Windows MacOS Linux Windows*
6342.2 4444.6 7962.0 8564.93

* When testing 0.5.1 the performance for Windows appeared to be considerably worse, so the results for previous versions of rusty_pool were recalculated and also found to be worse than when originally recorded, probably due to external influence (e.g. background task taking a lot of CPU time, though the test was retried with realtime priority with similar results). The results for rust-threadpool 1.8.1 were not fully recalculated as they appeared to be similar to the last recording.

Test 3: Worst case

This test case highlights the aforementioned worst-case scenario for rusty_pool where the pool is spammed with empty tasks. Since workers increment the idle counter after completing a task and the task is executed practically immediately, the increment of the idle counter coincides with the next execute() call in the loop reading the counter.
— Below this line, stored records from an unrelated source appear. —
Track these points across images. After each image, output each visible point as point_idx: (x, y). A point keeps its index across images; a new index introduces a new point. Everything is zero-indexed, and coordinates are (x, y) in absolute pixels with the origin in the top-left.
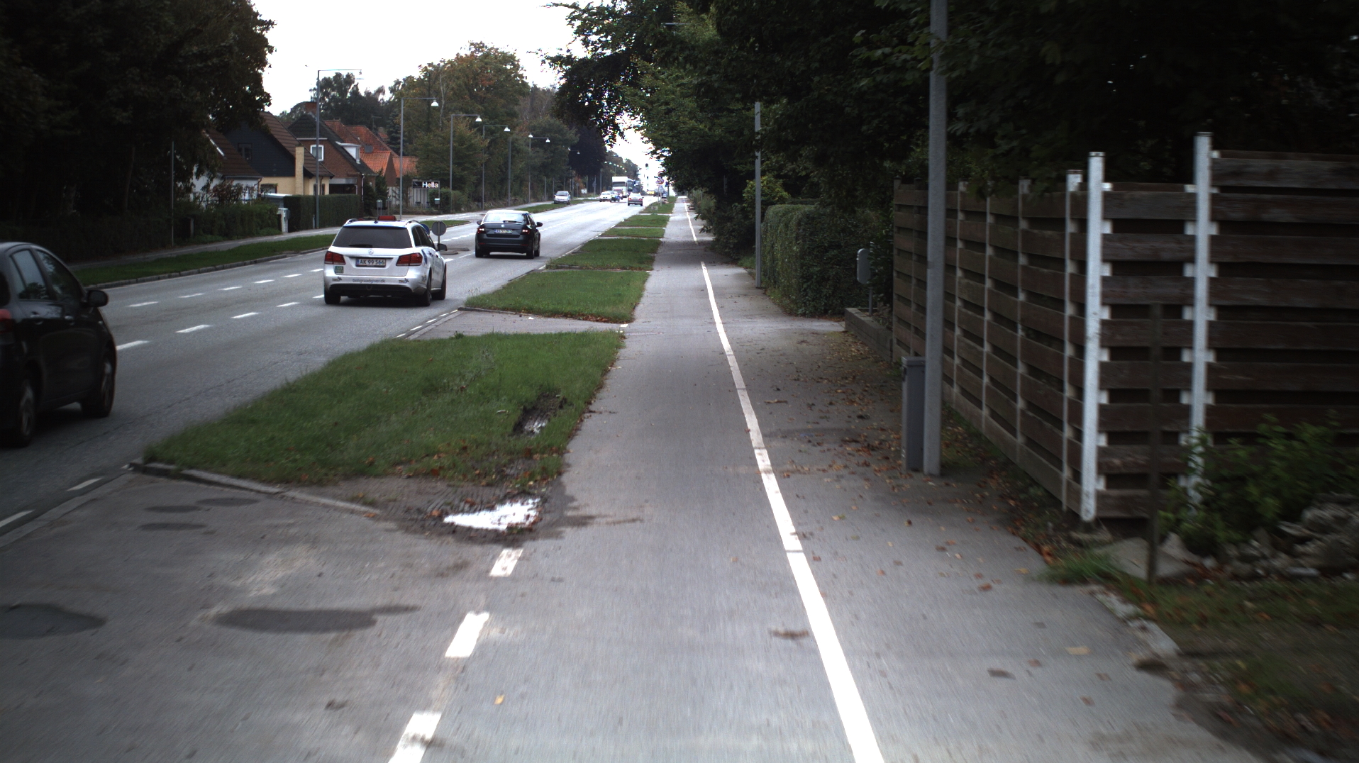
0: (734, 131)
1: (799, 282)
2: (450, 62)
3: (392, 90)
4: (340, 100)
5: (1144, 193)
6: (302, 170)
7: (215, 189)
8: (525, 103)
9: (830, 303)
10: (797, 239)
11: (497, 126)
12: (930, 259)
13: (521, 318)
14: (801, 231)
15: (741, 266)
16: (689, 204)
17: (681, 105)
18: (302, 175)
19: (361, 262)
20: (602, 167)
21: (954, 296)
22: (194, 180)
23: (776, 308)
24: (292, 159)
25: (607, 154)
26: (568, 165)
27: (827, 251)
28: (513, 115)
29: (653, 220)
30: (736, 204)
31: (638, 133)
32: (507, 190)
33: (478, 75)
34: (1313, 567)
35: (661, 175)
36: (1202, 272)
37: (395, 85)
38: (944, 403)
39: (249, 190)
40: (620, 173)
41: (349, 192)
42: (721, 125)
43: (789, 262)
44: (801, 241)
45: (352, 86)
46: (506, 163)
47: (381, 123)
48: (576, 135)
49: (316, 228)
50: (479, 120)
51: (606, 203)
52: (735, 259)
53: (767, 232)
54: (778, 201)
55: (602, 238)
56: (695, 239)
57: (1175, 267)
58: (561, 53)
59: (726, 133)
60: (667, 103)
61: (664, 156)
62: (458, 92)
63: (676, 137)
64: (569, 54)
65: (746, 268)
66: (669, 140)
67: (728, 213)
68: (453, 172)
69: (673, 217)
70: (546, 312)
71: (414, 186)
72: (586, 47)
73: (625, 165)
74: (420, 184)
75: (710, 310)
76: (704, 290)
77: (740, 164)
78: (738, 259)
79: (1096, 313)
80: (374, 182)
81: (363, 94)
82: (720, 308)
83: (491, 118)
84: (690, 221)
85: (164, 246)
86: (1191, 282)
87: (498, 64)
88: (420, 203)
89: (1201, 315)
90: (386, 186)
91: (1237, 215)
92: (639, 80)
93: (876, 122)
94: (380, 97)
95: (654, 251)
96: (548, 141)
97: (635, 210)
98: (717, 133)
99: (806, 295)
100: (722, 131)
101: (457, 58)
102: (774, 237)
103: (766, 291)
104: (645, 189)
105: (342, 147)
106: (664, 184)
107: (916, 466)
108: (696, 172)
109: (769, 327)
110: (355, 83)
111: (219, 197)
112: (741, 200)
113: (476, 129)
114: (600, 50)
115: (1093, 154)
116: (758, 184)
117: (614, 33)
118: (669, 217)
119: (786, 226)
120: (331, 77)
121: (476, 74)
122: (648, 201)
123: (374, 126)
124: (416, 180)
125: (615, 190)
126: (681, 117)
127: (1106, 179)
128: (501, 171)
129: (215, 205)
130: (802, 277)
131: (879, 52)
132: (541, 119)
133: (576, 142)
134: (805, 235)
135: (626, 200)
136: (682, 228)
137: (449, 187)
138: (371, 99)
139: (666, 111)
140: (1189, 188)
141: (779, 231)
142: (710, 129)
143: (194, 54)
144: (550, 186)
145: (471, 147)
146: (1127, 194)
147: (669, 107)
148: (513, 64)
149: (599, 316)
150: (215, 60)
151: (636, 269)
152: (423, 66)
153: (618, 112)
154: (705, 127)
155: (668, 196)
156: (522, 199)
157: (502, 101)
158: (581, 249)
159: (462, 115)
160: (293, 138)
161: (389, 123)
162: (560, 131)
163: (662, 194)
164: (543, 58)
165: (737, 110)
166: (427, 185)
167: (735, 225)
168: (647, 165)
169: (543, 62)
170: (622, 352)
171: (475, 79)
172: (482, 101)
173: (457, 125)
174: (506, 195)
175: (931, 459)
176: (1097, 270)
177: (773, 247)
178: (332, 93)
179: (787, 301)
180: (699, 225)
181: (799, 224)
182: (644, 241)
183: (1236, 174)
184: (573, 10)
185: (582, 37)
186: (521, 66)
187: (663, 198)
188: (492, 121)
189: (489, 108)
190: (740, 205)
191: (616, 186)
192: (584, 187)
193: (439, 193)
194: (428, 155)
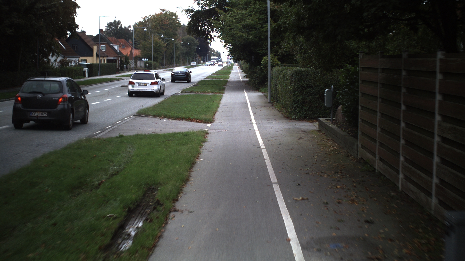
0: (257, 37)
1: (292, 104)
2: (153, 16)
4: (115, 30)
6: (96, 54)
7: (60, 61)
8: (180, 31)
9: (307, 113)
11: (170, 38)
13: (161, 120)
14: (293, 79)
15: (260, 91)
16: (239, 66)
17: (236, 26)
18: (96, 56)
19: (140, 84)
20: (208, 53)
22: (50, 57)
24: (92, 50)
25: (209, 49)
26: (196, 52)
28: (176, 34)
29: (225, 72)
30: (258, 66)
31: (219, 38)
32: (173, 61)
33: (163, 20)
35: (228, 55)
37: (135, 25)
40: (214, 55)
41: (115, 62)
42: (252, 35)
43: (286, 93)
44: (293, 84)
46: (173, 52)
47: (130, 38)
48: (198, 42)
49: (99, 76)
50: (162, 36)
51: (208, 66)
52: (258, 89)
55: (205, 79)
56: (241, 80)
58: (189, 8)
59: (254, 38)
60: (230, 26)
61: (229, 48)
62: (156, 26)
63: (234, 40)
64: (192, 8)
65: (262, 92)
66: (231, 41)
67: (255, 70)
68: (153, 55)
69: (233, 71)
70: (173, 117)
71: (139, 60)
72: (199, 5)
73: (216, 53)
74: (141, 59)
76: (246, 103)
77: (259, 50)
78: (259, 89)
80: (124, 58)
81: (123, 27)
83: (167, 36)
84: (239, 73)
87: (170, 17)
88: (142, 66)
90: (129, 60)
92: (219, 18)
94: (130, 29)
95: (225, 85)
96: (188, 44)
97: (220, 68)
98: (250, 37)
99: (296, 109)
100: (252, 37)
101: (155, 14)
102: (277, 81)
103: (273, 104)
104: (223, 61)
105: (112, 46)
106: (229, 59)
108: (242, 53)
109: (279, 126)
110: (121, 24)
111: (61, 64)
112: (260, 64)
113: (161, 40)
114: (204, 7)
118: (231, 71)
119: (284, 76)
120: (113, 22)
121: (162, 20)
122: (224, 65)
123: (128, 39)
125: (212, 61)
126: (236, 31)
128: (172, 55)
129: (60, 67)
130: (294, 101)
132: (186, 36)
133: (198, 44)
134: (295, 81)
135: (217, 65)
136: (236, 75)
137: (152, 60)
138: (126, 29)
139: (230, 29)
141: (279, 78)
142: (247, 36)
144: (189, 60)
145: (160, 46)
147: (231, 27)
148: (175, 16)
149: (198, 120)
151: (218, 93)
152: (143, 17)
154: (246, 35)
155: (231, 64)
156: (179, 65)
157: (172, 30)
158: (197, 84)
159: (156, 34)
160: (93, 43)
162: (193, 40)
163: (229, 63)
164: (182, 10)
165: (258, 28)
166: (144, 60)
167: (258, 75)
168: (224, 53)
169: (182, 11)
171: (162, 22)
172: (164, 29)
173: (155, 38)
174: (173, 63)
177: (276, 85)
178: (113, 28)
179: (286, 111)
180: (243, 74)
181: (291, 76)
182: (221, 80)
186: (178, 17)
187: (229, 64)
188: (168, 37)
189: (167, 32)
190: (260, 67)
191: (213, 60)
192: (202, 60)
193: (148, 62)
194: (145, 49)
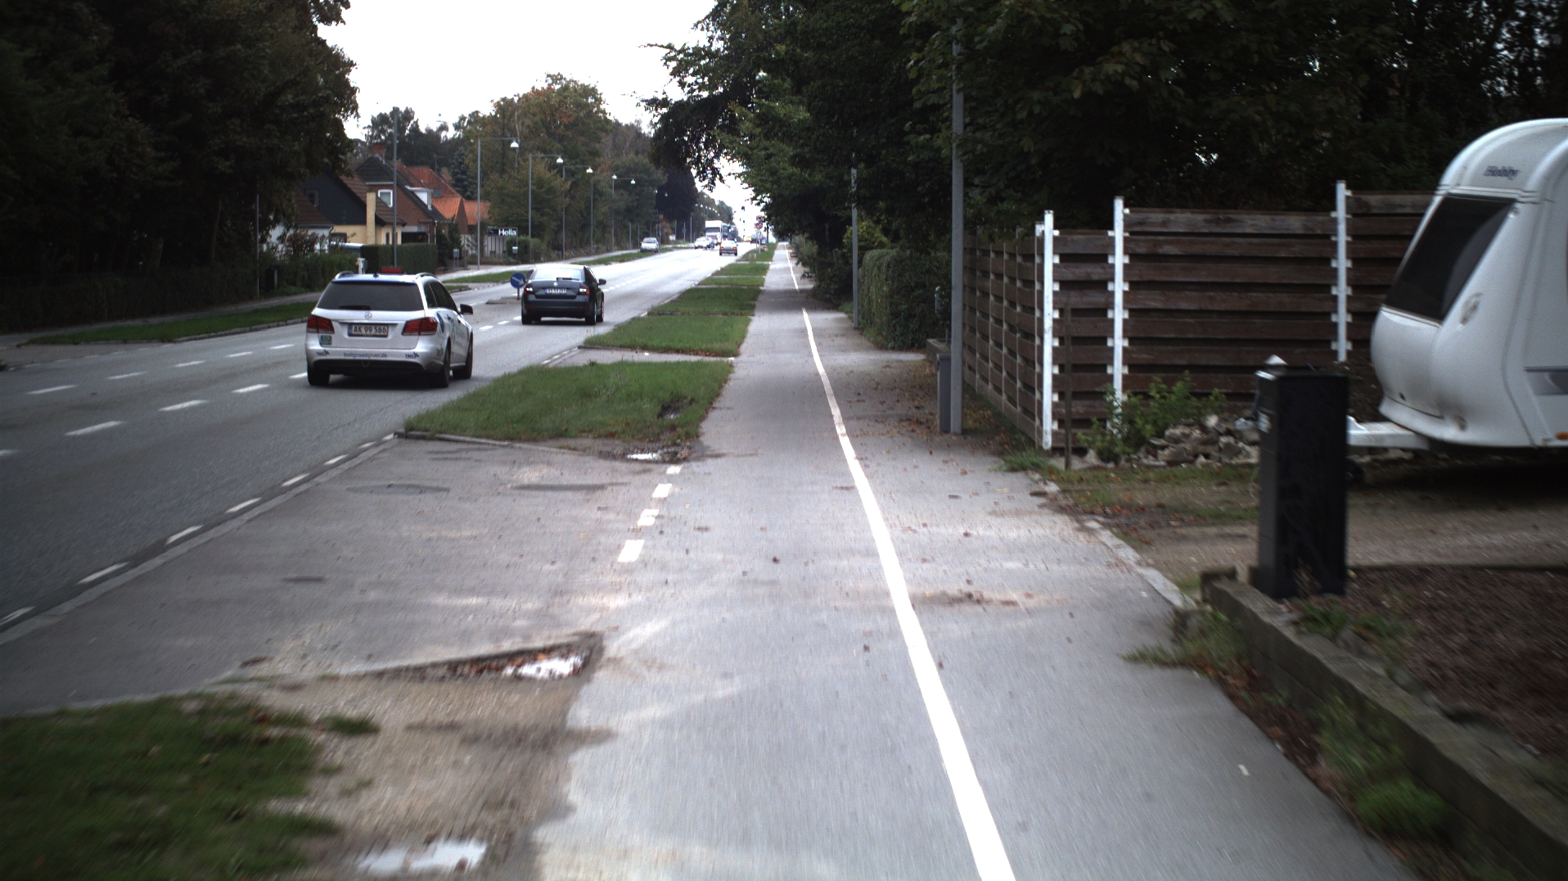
1: (889, 320)
2: (525, 96)
3: (457, 127)
5: (1080, 237)
6: (374, 217)
7: (290, 239)
8: (607, 140)
9: (915, 336)
10: (887, 280)
11: (578, 166)
12: (953, 284)
13: (637, 354)
14: (891, 273)
15: (842, 311)
16: (791, 251)
18: (374, 223)
19: (356, 330)
20: (693, 210)
21: (988, 315)
22: (270, 231)
23: (869, 344)
24: (363, 206)
25: (697, 196)
26: (655, 208)
27: (913, 291)
28: (595, 153)
29: (750, 269)
30: (837, 250)
32: (589, 237)
33: (556, 110)
34: (1163, 461)
35: (761, 220)
36: (1119, 287)
37: (460, 121)
38: (964, 382)
39: (322, 240)
40: (712, 217)
43: (881, 302)
44: (890, 282)
45: (412, 122)
46: (588, 208)
47: (443, 163)
48: (664, 175)
50: (560, 161)
51: (700, 250)
52: (835, 305)
53: (865, 275)
54: (878, 246)
55: (699, 287)
56: (797, 287)
57: (1102, 284)
58: (656, 95)
61: (765, 203)
62: (534, 130)
63: (776, 183)
65: (846, 313)
66: (769, 185)
67: (829, 259)
68: (532, 218)
69: (773, 266)
70: (659, 349)
71: (490, 234)
72: (683, 88)
73: (718, 207)
74: (496, 232)
75: (808, 346)
76: (804, 331)
78: (839, 305)
79: (1050, 314)
80: (447, 229)
81: (423, 131)
82: (819, 345)
83: (573, 159)
84: (790, 268)
85: (251, 297)
86: (1112, 294)
87: (578, 98)
88: (495, 252)
89: (1119, 315)
90: (459, 234)
91: (1142, 250)
93: (928, 184)
94: (443, 134)
95: (755, 299)
96: (633, 182)
97: (731, 259)
99: (895, 331)
100: (822, 177)
101: (533, 91)
102: (870, 281)
103: (862, 331)
104: (740, 235)
105: (413, 192)
106: (763, 229)
107: (945, 429)
108: (795, 217)
109: (860, 358)
110: (415, 119)
111: (294, 247)
112: (841, 246)
113: (555, 171)
114: (696, 93)
115: (1046, 212)
116: (855, 231)
117: (711, 74)
118: (769, 265)
119: (879, 269)
120: (388, 113)
121: (553, 110)
122: (744, 248)
124: (491, 227)
125: (709, 237)
126: (781, 163)
127: (1055, 228)
128: (582, 216)
129: (290, 255)
130: (892, 315)
131: (922, 138)
132: (624, 158)
133: (664, 182)
134: (894, 276)
136: (783, 276)
137: (528, 234)
138: (432, 136)
140: (1110, 233)
141: (873, 274)
143: (291, 105)
144: (635, 233)
145: (551, 190)
146: (1069, 238)
148: (594, 97)
149: (708, 351)
150: (311, 111)
151: (737, 315)
152: (496, 101)
153: (717, 156)
154: (805, 174)
155: (767, 243)
156: (604, 247)
157: (583, 139)
159: (542, 155)
160: (362, 183)
161: (454, 164)
162: (646, 171)
163: (761, 240)
166: (504, 233)
167: (835, 271)
168: (743, 208)
170: (731, 376)
171: (552, 115)
172: (561, 139)
173: (535, 167)
174: (588, 243)
175: (955, 423)
176: (1050, 287)
178: (389, 131)
179: (880, 338)
180: (800, 272)
181: (888, 266)
182: (743, 289)
183: (1141, 223)
184: (668, 50)
185: (678, 79)
186: (603, 99)
187: (762, 244)
188: (573, 162)
189: (570, 147)
190: (840, 252)
191: (710, 232)
192: (673, 233)
193: (517, 241)
194: (503, 200)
The higher the number of workers the higher contention gets and the worse performance becomes.

fn main() {
    let now = std::time::Instant::now();

    let pool = rusty_pool::Builder::new().core_size(10).max_size(10).build();
    //let pool = threadpool::ThreadPool::new(10);

    for _ in 0..10000000 {
        pool.execute(|| {});
    }

    let millis = now.elapsed().as_millis();
    println!("millis: {}", millis);
}

rusty_pool 0.5.1:

Windows MacOS Linux
1967.93 698.8 2150.0

rusty_pool 0.5.0:

Windows MacOS Linux
1991.6 679.93 2175.1

rust-threadpool 1.8.1:

Windows MacOS Linux
980.33 1224.6 677.0

rusty_pool 0.4.3:

Windows MacOS Linux
2016.8 683.13 2175.1

Curiously, macOS heavily favours rusty_pool in this case while Windows and Linux favour rust-threadpool. However, this test case should hardly occur in a real world scenario. In all other tested scenarios rusty_pool performs better when submitting tasks, where macOS seems to gain a lead in cases where there is a lot of contention but falling behind in other cases, possibly due to the weaker hardware of the specific device used for testing. Linux seems to perform best in cases with little to no contention but performs the worst when contention is high.